# INSTRUÇÕES
**a)** Traduza para inglês esta frase do texto sobre discriminação no emprego: "O afastamento da presunção de discriminação não exige a produção de prova que coloque em crise a reserva da intimidade da vida privada (v.g., alegar e provar que anteriormente já recrutou trabalhadores homossexuais)."
**b)** Reproduza o trecho do texto sobre discriminação no emprego, começando nas palavras "Na linha do" e parando após as palavras "jogadores de futebol.".

# TEXTO
····················
A Directiva 2000/78/CE do Conselho, de 27.11.2000estabelece um quadro geral para lutar contra a discriminação em razão da religião ou das convicções, de uma deficiência, da idade ou da orientação sexual, no que se refere ao emprego e à actividade profissional, com vista a pôr em prática nos Estados-Membros o princípio da igualdade de tratamento (art. 1.º).
O TJ, no Acórdão de 25.4.2013 (ACCEPT), apreciou uma questão baseada numa discriminação directa em razão da orientação sexual no acesso ao trabalho: um dirigente de um clube desportivo, em entrevista, disse que preferia utilizar um jogador da equipa júnior do que contratar um futebolista apresentado como sendo homossexual.
Na linha do Acórdão de 10.7.2008 (Feryn), a prova das bases da presunção de discriminação não depende do facto de o autor das declarações relativas à política de recrutamento de um determinada entidade ter poderes para definir directamente essa política ou para vincular ou representar a referida entidade no recrutamento de trabalhadores. Está nessa situação a pessoa que é apresentada e vista, nos media e na sociedade como sendo o principal dirigente de um clube de futebol profissional, ainda que não tenha poderes de representação dessa entidade no recrutamento de jogadores de futebol.
O afastamento da presunção de discriminação não exige a produção de prova que coloque em crise a reserva da intimidade da vida privada (v.g., alegar e provar que anteriormente já recrutou trabalhadores homossexuais). Com efeito, bastará demonstrar, por qualquer meio permitido em direito, que a sua política de recrutamento não assenta nem é influenciada por factores de discriminação em razão da orientação sexual.
····················
# REGISTOS EXTRAÍDOS
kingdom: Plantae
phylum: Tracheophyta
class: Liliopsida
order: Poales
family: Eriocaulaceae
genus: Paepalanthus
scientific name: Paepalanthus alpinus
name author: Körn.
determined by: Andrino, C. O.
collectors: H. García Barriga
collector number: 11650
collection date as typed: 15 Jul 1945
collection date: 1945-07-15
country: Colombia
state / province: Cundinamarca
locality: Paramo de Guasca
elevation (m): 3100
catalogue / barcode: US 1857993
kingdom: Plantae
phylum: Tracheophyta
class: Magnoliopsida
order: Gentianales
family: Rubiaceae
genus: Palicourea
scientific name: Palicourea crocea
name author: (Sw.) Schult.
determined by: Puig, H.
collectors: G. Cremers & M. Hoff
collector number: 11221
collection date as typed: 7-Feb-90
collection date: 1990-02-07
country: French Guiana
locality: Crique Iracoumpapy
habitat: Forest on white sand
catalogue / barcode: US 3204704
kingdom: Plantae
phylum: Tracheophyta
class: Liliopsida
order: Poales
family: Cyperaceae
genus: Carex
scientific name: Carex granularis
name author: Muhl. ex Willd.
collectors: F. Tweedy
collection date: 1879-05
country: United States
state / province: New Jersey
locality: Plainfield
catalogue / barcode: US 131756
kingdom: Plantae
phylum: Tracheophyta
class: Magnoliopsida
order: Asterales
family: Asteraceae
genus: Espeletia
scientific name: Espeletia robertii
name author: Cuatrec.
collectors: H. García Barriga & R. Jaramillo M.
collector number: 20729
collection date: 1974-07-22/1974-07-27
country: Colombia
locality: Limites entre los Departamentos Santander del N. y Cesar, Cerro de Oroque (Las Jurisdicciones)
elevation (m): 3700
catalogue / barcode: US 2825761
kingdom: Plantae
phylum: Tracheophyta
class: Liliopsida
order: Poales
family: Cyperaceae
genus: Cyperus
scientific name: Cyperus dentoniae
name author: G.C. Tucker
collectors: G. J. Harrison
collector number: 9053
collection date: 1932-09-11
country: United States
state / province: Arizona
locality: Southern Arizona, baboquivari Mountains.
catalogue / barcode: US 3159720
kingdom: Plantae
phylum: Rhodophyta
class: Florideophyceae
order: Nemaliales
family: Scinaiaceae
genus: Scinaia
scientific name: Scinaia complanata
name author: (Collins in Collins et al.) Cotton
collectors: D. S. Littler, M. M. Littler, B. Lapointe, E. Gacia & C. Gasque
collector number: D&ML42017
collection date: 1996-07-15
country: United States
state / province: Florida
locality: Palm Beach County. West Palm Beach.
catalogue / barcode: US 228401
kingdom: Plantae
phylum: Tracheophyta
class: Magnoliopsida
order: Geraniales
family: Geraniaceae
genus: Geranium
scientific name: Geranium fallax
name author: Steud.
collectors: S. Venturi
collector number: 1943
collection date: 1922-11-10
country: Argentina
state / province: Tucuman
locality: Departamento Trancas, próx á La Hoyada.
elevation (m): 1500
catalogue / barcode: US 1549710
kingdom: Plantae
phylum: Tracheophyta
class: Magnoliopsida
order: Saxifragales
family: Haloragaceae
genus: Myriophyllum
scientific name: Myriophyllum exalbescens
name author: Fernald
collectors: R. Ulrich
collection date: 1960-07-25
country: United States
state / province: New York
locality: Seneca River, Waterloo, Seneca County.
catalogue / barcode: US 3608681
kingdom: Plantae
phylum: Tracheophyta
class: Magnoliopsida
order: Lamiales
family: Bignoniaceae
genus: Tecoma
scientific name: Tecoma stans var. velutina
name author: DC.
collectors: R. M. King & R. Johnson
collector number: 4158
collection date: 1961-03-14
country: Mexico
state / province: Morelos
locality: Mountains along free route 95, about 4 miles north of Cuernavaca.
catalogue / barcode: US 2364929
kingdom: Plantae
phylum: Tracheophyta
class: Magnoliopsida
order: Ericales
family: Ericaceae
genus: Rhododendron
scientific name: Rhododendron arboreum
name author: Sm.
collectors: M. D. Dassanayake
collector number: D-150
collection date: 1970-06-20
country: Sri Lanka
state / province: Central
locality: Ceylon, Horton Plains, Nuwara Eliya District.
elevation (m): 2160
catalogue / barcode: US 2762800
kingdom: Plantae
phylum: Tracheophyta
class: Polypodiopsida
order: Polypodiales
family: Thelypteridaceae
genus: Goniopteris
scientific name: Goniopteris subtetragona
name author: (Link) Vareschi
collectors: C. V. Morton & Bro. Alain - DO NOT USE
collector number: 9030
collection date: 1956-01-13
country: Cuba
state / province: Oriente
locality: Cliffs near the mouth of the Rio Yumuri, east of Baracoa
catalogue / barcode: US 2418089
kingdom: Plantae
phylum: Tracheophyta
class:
····················
# RESPOSTAS
**a)** Rebutting the presumption of discrimination does not require producing evidence that calls into question the protection of the privacy of private life (e.g., alleging and proving that one has previously recruited homosexual workers).

**b)**
Na linha do Acórdão de 10.7.2008 (Feryn), a prova das bases da presunção de discriminação não depende do facto de o autor das declarações relativas à política de recrutamento de um determinada entidade ter poderes para definir directamente essa política ou para vincular ou representar a referida entidade no recrutamento de trabalhadores. Está nessa situação a pessoa que é apresentada e vista, nos media e na sociedade como sendo o principal dirigente de um clube de futebol profissional, ainda que não tenha poderes de representação dessa entidade no recrutamento de jogadores de futebol.